19. Orbene, la Corte d'appello di Napoli si è attenuta a tali principi e con motivazione adeguata ed esente da rilevi di ordine logico-giuridico ha spiegato, all'esito di un accertamento di fatto congruamente svolto, che nella fattispecie erano molti gli elementi che inducevano a ritenere che le somme erogate in esecuzione dell'intervenuta transazione erano svincolate dal pregresso rapporto di lavoro stipulato tra le parti, desumibili dalle seguenti circostanze: a) tutti i lavoratori avevano formulato in via stragiudiziale nel corso degli anni ed in occasione della risoluzione del rapporto di lavoro analoghe rivendicazioni concernenti il riconoscimento ai fini pensionistici del biennio per l'abilitazione professionale e dell'anno di pratica previsti per i dipendenti delle categorie tecniche e segnatamente della categoria dei legali dal Regolamento all'epoca vigente; b) il riconoscimento per ciascuno di essi del diritto all'inquadramento nel grado 3° di avvocato capo; c) il riconoscimento dall'anno 1996 degli incentivi di merito per anzianità aboliti con l'accordo sindacale del 22.7.1996; d) il riconoscimento dei diritti al risarcimento dei danni alla professionalità ed alla immagine per essere stati pretermessi nella designazione del futuro capo del servizio legale; e) la rinuncia ad una serie indefinita di emolumenti indicati a titolo esemplificativo e non esaustivo; f) identità della somma erogata a ciascuno di loro (lire 500 milioni) a fronte di analoghe rinunce formulate da personale avente diverse vicende professionali; g) corresponsione una tantum del cospicuo importo di lire 500.000.000 in relazione al solo anno 2000 e, quindi, non con riferimento ai presunti diritti azionati a far tempo dagli anni '80, come indicato nella premessa degli atti; h) le parti avevano definito esplicitamente l'accordo concluso come novativo.

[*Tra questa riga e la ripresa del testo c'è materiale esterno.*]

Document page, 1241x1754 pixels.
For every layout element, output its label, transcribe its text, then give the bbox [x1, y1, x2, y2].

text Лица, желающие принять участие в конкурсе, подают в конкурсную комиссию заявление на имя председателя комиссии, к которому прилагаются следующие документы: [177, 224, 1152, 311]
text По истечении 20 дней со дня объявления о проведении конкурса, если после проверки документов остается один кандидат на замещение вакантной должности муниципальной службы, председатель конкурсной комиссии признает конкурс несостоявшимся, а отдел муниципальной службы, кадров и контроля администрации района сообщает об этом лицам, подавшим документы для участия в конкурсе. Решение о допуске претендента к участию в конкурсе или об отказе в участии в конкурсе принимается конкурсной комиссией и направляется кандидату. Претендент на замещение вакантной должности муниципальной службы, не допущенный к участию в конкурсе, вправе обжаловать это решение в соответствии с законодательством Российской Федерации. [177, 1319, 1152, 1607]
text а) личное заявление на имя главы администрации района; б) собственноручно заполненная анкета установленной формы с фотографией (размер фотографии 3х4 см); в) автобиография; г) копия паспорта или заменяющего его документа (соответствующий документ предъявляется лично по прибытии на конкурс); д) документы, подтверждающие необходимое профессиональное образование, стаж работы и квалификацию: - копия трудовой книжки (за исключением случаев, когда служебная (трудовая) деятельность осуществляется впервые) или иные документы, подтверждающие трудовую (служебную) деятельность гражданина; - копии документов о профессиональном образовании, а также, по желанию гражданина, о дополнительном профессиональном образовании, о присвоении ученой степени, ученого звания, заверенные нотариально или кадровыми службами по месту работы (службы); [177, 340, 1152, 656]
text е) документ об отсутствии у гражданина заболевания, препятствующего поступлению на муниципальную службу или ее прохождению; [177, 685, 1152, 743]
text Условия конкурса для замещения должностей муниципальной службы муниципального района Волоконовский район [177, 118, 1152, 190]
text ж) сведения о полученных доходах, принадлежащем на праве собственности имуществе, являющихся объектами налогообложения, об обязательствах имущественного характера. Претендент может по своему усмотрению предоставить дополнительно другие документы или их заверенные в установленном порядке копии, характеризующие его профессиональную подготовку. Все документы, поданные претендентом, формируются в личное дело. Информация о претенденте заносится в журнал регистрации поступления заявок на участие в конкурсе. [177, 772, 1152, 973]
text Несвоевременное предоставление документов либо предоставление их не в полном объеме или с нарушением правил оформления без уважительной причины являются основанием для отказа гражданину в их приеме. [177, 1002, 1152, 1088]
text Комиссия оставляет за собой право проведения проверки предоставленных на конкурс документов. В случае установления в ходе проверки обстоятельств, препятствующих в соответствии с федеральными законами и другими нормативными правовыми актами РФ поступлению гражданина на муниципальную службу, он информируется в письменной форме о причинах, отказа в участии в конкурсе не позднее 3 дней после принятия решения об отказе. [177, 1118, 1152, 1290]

Da tutto ciò la Corte di merito ha tratto la logica conseguenza della insussistenza dell'obbligo contributivo in relazione alle somme versate ai legali Del V., Del V. e T. in sede di transazione.

20. Pertanto il ricorso principale di Intesa Sanpaolo s.p.a., il ricorso di T. N. e quello incidentale di Del V. P. e di Del V. G. vanno rigettati.

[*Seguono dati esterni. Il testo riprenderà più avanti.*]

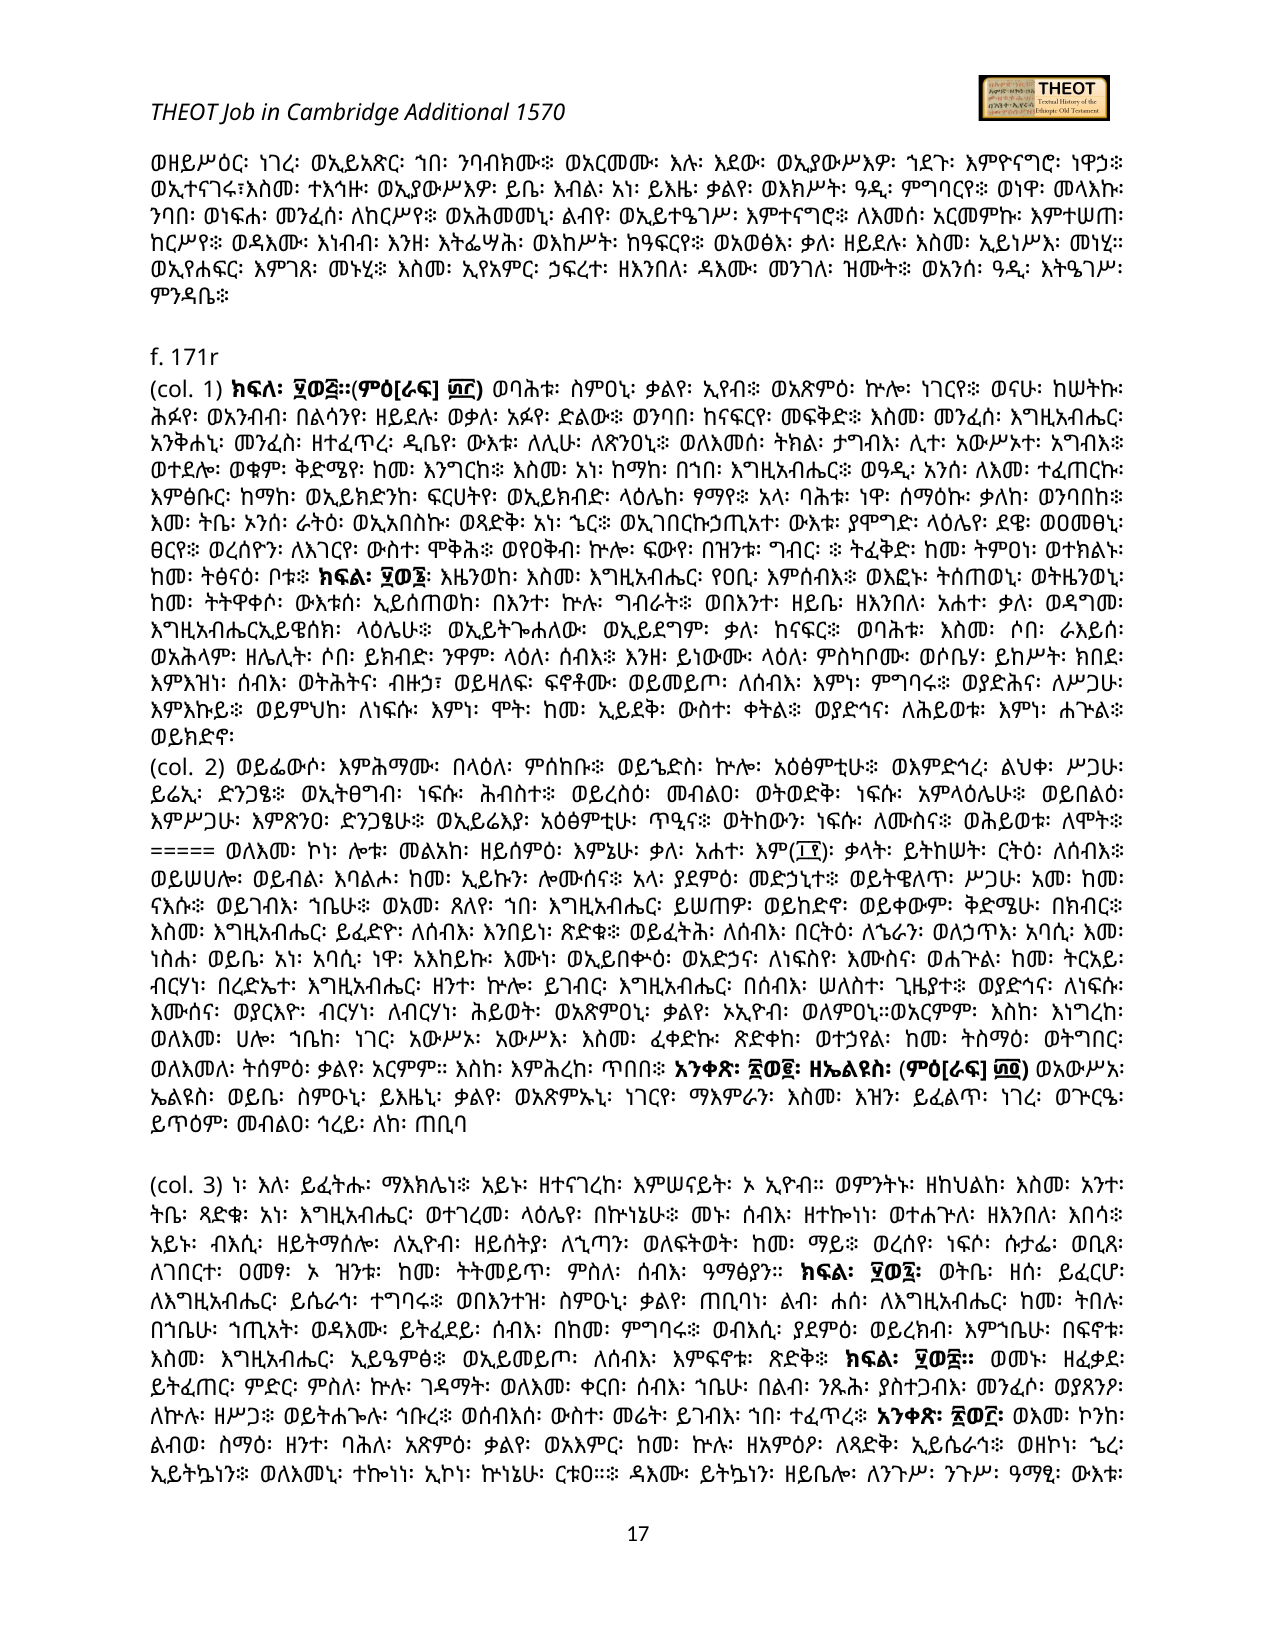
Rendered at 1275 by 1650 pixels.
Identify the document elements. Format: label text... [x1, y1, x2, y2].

Le spese del presente giudizio seguono la soccombenza dei predetti ricorrenti e, liquidate come da dispositivo in favore dell'Inps, vanno poste a carico di ognuno dei ricorrenti.

 

P.Q.M.

 

Rigetta i ricorsi della società I. S. P. s.p.a. e di T. N., nonché il ricorso incidentale; condanna ognuna delle parti costituite al pagamento in favore dell'Inps delle spese del presente giudizio nella misura di € 5200,00, di cui € 5000,00 per compensi professionali, oltre spese generali al 15% ed accessori di legge.